Task to complete ▸
Using the records below, transcribe word for word the stretch from the line that contains "#665644; stroke-width: 1.5" through the line that contains "#f3e4cc; stroke-width: 12", both end lines included, and nothing else.

-------- Study material --------

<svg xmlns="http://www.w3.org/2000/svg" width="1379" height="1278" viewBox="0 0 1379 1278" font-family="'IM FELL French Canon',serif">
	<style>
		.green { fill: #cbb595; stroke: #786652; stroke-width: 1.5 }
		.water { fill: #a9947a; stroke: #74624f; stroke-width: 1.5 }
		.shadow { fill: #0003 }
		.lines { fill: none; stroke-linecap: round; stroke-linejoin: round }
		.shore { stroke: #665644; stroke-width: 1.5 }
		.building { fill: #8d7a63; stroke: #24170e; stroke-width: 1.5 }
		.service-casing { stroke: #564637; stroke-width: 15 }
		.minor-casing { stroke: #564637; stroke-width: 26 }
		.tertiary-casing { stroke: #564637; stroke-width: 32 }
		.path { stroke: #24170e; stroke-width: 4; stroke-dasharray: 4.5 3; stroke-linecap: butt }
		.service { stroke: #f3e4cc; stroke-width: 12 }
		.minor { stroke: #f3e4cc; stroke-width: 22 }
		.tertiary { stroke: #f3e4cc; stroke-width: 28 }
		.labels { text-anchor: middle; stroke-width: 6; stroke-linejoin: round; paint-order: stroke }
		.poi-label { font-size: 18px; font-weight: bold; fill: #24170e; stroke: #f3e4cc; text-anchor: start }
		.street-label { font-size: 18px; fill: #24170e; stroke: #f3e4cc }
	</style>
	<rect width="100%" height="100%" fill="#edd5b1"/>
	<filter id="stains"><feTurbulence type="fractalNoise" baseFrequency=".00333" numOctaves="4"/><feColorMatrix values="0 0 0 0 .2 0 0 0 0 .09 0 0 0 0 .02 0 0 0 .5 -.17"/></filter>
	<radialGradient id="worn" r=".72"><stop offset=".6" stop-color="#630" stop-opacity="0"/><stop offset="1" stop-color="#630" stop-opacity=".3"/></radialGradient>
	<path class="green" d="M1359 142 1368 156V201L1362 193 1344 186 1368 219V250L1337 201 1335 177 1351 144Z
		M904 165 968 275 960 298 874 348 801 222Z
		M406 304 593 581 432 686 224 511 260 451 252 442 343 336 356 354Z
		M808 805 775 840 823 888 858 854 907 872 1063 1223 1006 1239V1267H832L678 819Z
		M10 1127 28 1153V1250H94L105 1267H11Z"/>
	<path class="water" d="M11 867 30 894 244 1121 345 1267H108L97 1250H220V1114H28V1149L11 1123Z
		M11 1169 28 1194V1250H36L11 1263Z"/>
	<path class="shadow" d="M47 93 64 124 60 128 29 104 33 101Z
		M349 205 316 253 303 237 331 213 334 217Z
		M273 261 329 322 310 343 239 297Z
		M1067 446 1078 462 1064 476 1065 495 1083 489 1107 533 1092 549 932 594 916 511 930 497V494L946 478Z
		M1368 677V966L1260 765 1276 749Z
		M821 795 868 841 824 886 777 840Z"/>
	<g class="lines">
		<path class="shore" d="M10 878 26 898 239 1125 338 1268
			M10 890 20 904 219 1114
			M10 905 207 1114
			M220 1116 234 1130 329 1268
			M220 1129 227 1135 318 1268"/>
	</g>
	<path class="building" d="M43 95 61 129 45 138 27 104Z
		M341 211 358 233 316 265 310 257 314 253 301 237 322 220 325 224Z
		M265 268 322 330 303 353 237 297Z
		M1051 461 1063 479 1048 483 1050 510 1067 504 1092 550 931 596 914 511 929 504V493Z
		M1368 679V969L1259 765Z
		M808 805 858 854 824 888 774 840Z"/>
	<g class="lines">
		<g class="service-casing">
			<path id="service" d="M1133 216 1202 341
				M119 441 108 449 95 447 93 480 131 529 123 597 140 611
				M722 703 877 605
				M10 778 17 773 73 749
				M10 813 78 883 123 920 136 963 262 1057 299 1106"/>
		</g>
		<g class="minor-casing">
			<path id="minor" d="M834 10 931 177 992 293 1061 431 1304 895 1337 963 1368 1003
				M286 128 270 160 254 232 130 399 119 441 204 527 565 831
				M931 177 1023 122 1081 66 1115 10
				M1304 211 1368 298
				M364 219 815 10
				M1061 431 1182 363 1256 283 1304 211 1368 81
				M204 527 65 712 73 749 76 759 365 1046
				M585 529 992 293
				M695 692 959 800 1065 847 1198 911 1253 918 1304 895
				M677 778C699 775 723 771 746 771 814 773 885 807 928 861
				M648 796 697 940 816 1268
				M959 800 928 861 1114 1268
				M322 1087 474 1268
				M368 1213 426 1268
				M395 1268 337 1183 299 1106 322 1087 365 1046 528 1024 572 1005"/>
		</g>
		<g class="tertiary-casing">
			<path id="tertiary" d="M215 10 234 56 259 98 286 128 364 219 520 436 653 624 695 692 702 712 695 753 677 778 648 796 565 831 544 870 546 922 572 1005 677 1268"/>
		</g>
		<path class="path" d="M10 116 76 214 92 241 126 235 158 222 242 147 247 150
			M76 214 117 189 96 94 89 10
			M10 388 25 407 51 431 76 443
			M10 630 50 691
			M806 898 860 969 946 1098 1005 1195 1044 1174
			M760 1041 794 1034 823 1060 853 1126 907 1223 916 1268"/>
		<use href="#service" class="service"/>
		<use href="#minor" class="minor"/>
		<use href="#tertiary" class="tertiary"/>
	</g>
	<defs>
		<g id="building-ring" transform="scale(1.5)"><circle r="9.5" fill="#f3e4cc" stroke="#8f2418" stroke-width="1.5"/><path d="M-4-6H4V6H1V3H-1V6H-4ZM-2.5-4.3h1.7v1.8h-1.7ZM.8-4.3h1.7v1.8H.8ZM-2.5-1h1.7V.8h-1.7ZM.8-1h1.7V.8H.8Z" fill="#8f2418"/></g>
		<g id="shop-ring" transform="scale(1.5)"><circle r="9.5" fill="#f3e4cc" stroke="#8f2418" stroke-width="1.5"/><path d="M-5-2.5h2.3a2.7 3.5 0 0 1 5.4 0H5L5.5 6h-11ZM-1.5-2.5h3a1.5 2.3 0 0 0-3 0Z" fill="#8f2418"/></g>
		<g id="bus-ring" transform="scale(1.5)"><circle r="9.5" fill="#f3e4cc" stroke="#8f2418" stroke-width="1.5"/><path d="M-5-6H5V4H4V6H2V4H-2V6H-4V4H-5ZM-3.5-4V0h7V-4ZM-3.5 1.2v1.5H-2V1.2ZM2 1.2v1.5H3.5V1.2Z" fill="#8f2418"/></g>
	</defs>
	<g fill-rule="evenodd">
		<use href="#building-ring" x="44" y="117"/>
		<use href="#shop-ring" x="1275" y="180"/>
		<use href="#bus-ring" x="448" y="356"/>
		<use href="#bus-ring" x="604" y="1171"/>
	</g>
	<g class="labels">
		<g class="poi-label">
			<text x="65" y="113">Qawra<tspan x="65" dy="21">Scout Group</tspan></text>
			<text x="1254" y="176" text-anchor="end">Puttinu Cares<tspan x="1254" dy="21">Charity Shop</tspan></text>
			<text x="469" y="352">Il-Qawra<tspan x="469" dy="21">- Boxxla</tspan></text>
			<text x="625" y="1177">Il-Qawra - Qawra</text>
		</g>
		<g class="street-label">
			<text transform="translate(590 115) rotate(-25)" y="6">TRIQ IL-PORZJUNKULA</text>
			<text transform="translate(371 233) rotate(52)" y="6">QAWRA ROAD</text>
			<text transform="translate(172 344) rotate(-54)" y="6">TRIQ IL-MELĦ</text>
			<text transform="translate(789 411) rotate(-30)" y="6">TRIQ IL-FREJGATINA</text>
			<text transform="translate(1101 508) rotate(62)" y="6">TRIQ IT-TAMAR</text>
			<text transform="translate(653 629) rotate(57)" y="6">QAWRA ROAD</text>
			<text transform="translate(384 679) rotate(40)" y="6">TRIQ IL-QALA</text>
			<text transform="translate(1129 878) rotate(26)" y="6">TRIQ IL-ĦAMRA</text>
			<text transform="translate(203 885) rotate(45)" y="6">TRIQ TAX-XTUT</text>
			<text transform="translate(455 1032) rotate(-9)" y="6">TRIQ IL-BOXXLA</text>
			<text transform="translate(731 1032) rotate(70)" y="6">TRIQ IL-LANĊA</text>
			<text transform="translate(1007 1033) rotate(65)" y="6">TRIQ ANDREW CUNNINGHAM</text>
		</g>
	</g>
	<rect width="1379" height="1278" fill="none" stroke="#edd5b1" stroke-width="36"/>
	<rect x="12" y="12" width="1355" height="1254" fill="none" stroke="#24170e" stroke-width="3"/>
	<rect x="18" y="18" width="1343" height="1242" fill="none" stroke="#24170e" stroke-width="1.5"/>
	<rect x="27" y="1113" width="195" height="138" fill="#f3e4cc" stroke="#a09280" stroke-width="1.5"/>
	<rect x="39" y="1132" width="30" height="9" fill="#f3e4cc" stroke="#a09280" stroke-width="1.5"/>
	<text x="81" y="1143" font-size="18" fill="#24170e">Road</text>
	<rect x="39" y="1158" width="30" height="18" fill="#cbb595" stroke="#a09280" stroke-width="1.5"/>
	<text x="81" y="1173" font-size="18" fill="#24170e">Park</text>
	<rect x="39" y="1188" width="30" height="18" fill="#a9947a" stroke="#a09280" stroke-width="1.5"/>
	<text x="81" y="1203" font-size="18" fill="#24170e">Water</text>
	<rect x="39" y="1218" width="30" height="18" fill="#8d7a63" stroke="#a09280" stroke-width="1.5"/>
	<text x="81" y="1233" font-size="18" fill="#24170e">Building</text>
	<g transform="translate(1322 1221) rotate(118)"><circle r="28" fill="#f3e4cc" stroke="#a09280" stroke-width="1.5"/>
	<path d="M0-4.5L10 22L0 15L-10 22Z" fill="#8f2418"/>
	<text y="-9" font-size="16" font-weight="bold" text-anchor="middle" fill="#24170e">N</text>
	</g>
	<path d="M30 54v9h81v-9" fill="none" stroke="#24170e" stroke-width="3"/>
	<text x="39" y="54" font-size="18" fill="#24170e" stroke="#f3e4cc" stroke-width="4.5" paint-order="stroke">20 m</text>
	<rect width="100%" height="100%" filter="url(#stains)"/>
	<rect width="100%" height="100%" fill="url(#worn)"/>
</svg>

--------

Answer to the problem ▸
		.shore { stroke: #665644; stroke-width: 1.5 }
		.building { fill: #8d7a63; stroke: #24170e; stroke-width: 1.5 }
		.service-casing { stroke: #564637; stroke-width: 15 }
		.minor-casing { stroke: #564637; stroke-width: 26 }
		.tertiary-casing { stroke: #564637; stroke-width: 32 }
		.path { stroke: #24170e; stroke-width: 4; stroke-dasharray: 4.5 3; stroke-linecap: butt }
		.service { stroke: #f3e4cc; stroke-width: 12 }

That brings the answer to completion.